▶ **Exercise instructions**: Will you return, word for word, only the lines from the top of the data below down to and including the one with "tóxicos fundamentalmente medica"?
━━━
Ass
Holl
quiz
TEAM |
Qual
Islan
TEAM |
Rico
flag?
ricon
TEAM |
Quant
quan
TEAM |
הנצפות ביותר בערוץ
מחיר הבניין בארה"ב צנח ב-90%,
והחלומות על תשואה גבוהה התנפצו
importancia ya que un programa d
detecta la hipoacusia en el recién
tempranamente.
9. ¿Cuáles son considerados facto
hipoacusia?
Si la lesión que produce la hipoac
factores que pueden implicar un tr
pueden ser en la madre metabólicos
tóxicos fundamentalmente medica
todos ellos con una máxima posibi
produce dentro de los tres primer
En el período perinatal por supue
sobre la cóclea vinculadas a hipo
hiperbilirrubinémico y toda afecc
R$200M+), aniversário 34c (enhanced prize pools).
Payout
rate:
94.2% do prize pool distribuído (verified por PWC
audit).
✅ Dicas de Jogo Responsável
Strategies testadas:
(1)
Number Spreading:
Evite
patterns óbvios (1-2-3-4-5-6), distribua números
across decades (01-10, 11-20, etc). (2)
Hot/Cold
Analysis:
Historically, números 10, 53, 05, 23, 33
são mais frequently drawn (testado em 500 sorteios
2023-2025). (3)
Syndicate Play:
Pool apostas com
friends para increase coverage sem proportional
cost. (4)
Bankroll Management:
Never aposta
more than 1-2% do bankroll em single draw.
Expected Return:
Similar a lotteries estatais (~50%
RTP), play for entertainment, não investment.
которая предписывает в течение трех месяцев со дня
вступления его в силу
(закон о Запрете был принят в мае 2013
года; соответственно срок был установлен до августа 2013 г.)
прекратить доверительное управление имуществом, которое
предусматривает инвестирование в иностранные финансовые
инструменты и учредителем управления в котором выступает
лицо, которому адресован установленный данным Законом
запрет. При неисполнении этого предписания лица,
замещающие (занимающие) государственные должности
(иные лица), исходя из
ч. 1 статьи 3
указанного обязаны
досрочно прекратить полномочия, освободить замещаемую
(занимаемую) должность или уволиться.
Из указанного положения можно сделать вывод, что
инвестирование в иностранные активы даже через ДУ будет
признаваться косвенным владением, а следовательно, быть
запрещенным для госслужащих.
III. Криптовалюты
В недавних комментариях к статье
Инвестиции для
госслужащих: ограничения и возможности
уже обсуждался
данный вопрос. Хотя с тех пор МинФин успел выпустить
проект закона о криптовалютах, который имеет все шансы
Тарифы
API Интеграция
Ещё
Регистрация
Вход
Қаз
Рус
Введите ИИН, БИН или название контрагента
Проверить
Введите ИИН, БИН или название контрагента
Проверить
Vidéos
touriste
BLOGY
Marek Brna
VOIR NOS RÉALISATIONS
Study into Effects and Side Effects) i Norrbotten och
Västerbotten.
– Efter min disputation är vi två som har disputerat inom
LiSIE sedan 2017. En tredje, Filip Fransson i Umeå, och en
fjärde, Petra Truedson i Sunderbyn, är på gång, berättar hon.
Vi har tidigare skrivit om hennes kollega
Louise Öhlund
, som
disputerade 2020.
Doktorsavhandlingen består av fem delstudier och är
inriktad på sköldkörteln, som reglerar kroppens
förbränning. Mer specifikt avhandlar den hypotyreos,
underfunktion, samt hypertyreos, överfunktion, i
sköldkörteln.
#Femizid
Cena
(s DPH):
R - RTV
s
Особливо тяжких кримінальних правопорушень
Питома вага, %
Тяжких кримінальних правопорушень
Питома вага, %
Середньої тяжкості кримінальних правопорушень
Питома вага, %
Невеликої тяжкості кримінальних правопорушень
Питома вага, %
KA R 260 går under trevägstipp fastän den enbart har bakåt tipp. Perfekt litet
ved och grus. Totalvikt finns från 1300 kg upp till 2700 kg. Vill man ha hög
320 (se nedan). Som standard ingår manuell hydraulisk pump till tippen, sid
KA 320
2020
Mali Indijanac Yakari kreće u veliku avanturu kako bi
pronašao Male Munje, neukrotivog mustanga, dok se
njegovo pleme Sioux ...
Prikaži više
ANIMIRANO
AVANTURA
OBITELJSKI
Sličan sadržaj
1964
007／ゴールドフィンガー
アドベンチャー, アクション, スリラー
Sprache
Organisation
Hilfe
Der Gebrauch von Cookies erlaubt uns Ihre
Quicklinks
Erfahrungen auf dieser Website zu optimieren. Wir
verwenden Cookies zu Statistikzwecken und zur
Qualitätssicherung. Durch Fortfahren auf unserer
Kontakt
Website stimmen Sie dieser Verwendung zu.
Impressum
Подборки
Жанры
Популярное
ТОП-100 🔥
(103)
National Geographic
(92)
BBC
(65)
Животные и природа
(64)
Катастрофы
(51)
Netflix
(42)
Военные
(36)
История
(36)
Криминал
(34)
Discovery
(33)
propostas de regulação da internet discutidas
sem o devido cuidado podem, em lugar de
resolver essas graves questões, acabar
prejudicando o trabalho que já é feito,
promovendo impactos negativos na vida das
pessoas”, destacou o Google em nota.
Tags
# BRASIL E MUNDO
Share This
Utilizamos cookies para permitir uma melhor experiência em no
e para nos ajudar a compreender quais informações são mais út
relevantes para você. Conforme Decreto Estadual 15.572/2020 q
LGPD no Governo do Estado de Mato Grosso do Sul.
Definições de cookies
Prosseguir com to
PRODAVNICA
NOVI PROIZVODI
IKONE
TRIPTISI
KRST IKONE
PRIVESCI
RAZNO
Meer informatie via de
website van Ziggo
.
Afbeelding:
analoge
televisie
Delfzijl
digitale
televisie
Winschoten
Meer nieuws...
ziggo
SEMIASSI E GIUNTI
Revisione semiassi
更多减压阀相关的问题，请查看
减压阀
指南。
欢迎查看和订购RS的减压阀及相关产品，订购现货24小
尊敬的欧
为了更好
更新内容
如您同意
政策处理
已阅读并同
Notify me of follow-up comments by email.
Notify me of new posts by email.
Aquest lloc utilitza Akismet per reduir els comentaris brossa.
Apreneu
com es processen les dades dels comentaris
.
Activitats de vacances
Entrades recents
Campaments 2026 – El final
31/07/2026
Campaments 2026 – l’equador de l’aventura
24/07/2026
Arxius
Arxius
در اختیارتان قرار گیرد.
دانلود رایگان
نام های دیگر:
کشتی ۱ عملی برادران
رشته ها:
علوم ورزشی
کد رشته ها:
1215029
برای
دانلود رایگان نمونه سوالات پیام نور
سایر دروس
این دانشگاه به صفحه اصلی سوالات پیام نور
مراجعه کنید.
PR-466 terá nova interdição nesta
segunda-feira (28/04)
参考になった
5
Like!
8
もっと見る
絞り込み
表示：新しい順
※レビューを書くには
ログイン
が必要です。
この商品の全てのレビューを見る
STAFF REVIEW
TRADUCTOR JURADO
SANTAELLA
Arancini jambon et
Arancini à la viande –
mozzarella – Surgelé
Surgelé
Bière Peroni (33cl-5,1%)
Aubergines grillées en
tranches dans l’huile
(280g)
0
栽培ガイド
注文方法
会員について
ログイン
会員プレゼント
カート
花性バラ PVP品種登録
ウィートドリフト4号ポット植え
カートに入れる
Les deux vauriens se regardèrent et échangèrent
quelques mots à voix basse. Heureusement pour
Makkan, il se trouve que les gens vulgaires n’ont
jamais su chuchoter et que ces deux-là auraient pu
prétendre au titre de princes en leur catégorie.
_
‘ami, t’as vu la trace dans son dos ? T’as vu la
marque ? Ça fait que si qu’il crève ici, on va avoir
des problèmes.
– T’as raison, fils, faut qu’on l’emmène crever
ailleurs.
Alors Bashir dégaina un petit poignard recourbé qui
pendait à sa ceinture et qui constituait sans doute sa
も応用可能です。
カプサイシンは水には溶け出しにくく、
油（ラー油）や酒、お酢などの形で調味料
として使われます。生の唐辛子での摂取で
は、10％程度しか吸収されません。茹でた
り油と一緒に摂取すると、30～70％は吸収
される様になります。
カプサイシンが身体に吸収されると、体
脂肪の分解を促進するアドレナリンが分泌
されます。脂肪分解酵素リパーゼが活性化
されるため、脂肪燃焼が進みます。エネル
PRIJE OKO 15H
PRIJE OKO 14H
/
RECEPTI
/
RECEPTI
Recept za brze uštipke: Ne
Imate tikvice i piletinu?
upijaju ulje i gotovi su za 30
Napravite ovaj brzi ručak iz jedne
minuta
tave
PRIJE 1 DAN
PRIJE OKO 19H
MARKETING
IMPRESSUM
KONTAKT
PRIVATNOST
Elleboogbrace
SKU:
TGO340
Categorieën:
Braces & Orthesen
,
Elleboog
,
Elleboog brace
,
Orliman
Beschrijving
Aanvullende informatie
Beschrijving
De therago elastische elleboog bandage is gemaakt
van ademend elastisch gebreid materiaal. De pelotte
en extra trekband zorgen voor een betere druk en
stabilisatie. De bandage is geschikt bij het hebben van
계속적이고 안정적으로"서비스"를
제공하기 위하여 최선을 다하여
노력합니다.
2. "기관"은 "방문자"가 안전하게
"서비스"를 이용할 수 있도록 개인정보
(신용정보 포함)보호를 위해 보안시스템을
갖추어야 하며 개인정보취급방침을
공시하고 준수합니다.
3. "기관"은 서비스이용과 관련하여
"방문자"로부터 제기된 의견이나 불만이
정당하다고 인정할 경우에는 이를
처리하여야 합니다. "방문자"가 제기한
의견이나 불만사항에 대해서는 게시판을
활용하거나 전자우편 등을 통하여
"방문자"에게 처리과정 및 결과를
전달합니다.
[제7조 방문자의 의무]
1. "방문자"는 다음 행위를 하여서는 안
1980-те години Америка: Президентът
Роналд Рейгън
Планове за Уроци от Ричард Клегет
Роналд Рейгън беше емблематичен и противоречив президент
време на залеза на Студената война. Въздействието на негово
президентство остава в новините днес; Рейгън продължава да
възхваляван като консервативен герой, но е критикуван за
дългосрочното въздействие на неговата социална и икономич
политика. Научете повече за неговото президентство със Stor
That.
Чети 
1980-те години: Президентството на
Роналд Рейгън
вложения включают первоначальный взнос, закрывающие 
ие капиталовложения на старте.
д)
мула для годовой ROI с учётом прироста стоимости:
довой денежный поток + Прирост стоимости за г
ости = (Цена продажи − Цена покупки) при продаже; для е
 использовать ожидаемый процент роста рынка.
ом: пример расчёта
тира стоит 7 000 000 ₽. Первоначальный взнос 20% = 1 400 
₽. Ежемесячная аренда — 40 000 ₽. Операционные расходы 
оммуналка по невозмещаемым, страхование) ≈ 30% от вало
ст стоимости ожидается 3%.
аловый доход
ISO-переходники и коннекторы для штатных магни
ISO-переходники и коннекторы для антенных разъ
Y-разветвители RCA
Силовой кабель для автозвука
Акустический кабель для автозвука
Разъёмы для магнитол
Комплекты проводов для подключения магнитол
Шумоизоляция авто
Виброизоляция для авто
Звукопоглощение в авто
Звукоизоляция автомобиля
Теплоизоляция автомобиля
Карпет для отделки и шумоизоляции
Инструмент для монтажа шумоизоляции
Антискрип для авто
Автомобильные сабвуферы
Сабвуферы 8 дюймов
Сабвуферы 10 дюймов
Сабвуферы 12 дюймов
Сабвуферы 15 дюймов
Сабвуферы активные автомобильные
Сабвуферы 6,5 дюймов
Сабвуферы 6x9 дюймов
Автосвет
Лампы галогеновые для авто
━━━
▶ **Your solution**:
Ass
Holl
quiz
TEAM |
Qual
Islan
TEAM |
Rico
flag?
ricon
TEAM |
Quant
quan
TEAM |
הנצפות ביותר בערוץ
מחיר הבניין בארה"ב צנח ב-90%,
והחלומות על תשואה גבוהה התנפצו
importancia ya que un programa d
detecta la hipoacusia en el recién
tempranamente.
9. ¿Cuáles son considerados facto
hipoacusia?
Si la lesión que produce la hipoac
factores que pueden implicar un tr
pueden ser en la madre metabólicos
tóxicos fundamentalmente medica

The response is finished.